When CAN’T I Take My Leave?
This is the only condition under which an employer is forced to grant annual leave upon request by the employee. The employer may not require (force) or permit (allow) an employee to take annual leave during any other period of leave to which the employee is entitled.
This also means that if an employee has sick leave days available to their credit, the employer cannot force the employee, nor can they allow the employee to utilise annual leave instead of taking sick leave.
The employer may not force an employee to take annual leave during any period of notice, and the employee is prohibited from taking annual leave during any period of notice.
Section 10 makes provision that the employee and the employer must agree on when annual leave can be taken, and if there is no agreement, then annual leave is taken at the time to suit the employer.

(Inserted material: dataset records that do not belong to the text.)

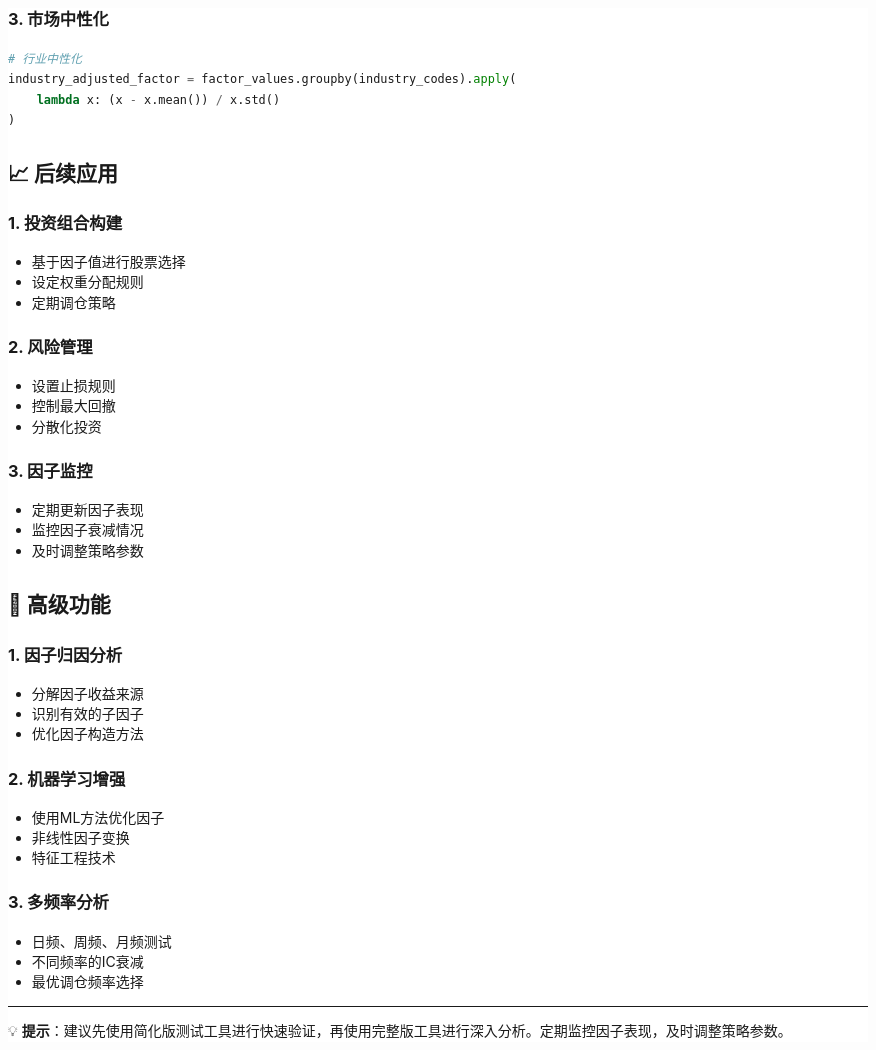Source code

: ### 3. 市场中性化
```python
# 行业中性化
industry_adjusted_factor = factor_values.groupby(industry_codes).apply(
    lambda x: (x - x.mean()) / x.std()
)
```

## 📈 后续应用

### 1. 投资组合构建
- 基于因子值进行股票选择
- 设定权重分配规则
- 定期调仓策略

### 2. 风险管理
- 设置止损规则
- 控制最大回撤
- 分散化投资

### 3. 因子监控
- 定期更新因子表现
- 监控因子衰减情况
- 及时调整策略参数

## 🚀 高级功能

### 1. 因子归因分析
- 分解因子收益来源
- 识别有效的子因子
- 优化因子构造方法

### 2. 机器学习增强
- 使用ML方法优化因子
- 非线性因子变换
- 特征工程技术

### 3. 多频率分析
- 日频、周频、月频测试
- 不同频率的IC衰减
- 最优调仓频率选择

---

💡 **提示**：建议先使用简化版测试工具进行快速验证，再使用完整版工具进行深入分析。定期监控因子表现，及时调整策略参数。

The employer is prohibited by section 20 (11) from paying an employee for annual leave except upon termination of employment.
What Happens if My Company Closes for the Holidays? Am I Forced to Take Leave?
Many employers have a shutdown period over December. If this is the case, the employer is entitled to stipulate that annual leave must be taken to coincide with the shutdown period.
Should an employee utilize his annual leave at another time during the year, then the shutdown period will be treated as unpaid leave.
Leave Now, Educated and Stuff!
Yikes, as it turns out, there is a LOT I didn’t know about my rights to leave in the workplace. Oh, if I could turn back time and refer one or two of my past employer’s to this article.
I hope you’ve all found value in today’s article and that you close this tab feeling more empowered as a working parent.
Once again, a HUGE thanks to Sheldon for sharing his knowledge with us and doing his part to ensure that we parents are an educated bunch.
I’ll catch up with you on Friday for my next Life Right Now post. Until then stay safe, stay sane, and stay sanitized.